MADISON, Wis. (AP) — The Powerball jackpot has hit an estimated all-time high of $1.6 billion, prompting longtime players and first-timers to flock to buy tickets ahead of Saturday night’s draw.
At Woodman’s Markets in Madison, sisters Christy Bemis and Cherrie Spencer were among dozens of weekend shoppers who paid for groceries and loaded carts before joining the queue at the lottery counter to buy their luck to win the prize.
They said they hardly ever buy lottery tickets, but were drawn in by the size of the jackpot.
“My $2 is just as likely to win as anyone else’s $2,” Spencer said.
The counter was one of the busiest areas of the supermarket – so busy that employees were setting up stanchions to guide the queue. Like most online gamblers, 78-year-old Jim Olson used to buy Quick Picks, randomly generated Powerball numbers, but he doesn’t always do so.
Olson said he typically buys a Powerball ticket once every drawing “virtually since they started.” When he picks his own numbers, there’s no rhyme or reason to the way he does it: “They just come to you.” I can not explain it.”
Olson’s biggest win to date? $300 about 20 years ago, he says.
This speaks to the extremely long odds of winning the jackpot – around 1 in 292.2 million.
Still, the chance of pocketing $782.4 million (the value of the cash option before taxes) was enough to get people flooding across state lines for a chance to play. Winners of massive jackpots almost always opt for cash, but some financial experts say the annuity option, which is paid out over 30 years, might be a safer bet.
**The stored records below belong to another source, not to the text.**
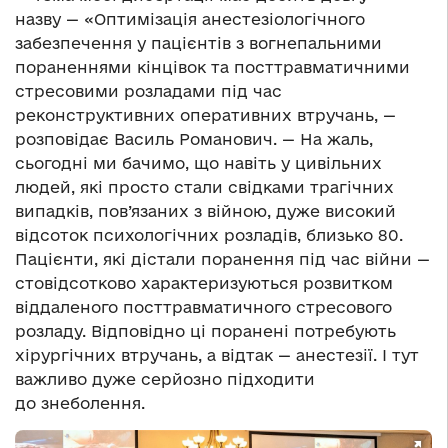
назву — «Оптимізація анестезіологічного
забезпечення у пацієнтів з вогнепальними
пораненнями кінцівок та посттравматичними
стресовими розладами під час
реконструктивних оперативних втручань, —
розповідає Василь Романович. — На жаль,
сьогодні ми бачимо, що навіть у цивільних
людей, які просто стали свідками трагічних
випадків, пов’язаних з війною, дуже високий
відсоток психологічних розладів, близько 80.
Пацієнти, які дістали поранення під час війни —
стовідсотково характеризуються розвитком
віддаленого посттравматичного стресового
розладу. Відповідно ці поранені потребують
хірургічних втручань, а відтак — анестезії. І тут
важливо дуже серйозно підходити
до знеболення.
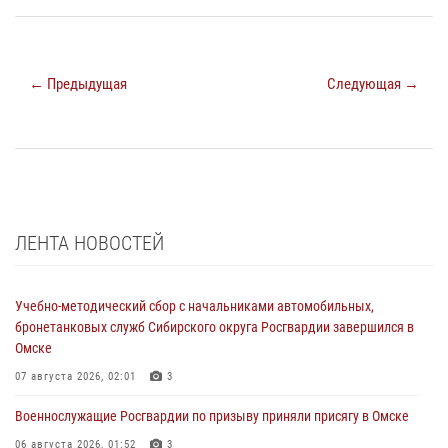
← Предыдущая
Следующая →
ЛЕНТА НОВОСТЕЙ
Учебно-методический сбор с начальниками автомобильных,
бронетанковых служб Сибирского округа Росгвардии завершился в
Омске
07 августа 2026, 02:01
3
Военнослужащие Росгвардии по призыву приняли присягу в Омске
06 августа 2026, 01:52
3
If she were to hit the jackpot, Bemis said she would “buy a house up north. Somewhere by a lake.
Across town, Djuan Davis manned the Pick ‘n Save lottery counter on Saturday morning, taking cash and handing out tickets. “Generally, there are a lot of sales on Saturdays,” he said.
With a record jackpot, business picked up. Davis also said he’s seen a recent increase in the number of players buying tickets online.
When customers came to the counter, Davis would ask how he could help them. Almost everyone answered the same thing: Powerball tickets.
“Every time is always the one,” Davis said.
It was the first time that Arpad Jakab bought Powerball tickets. As Davis sold him four Quick Pick tickets, Jakab, a retired utility worker, said he probably wouldn’t buy them back unless there was another record jackpot.
“It was just really high,” Jakab said. “Might as well join the madness.”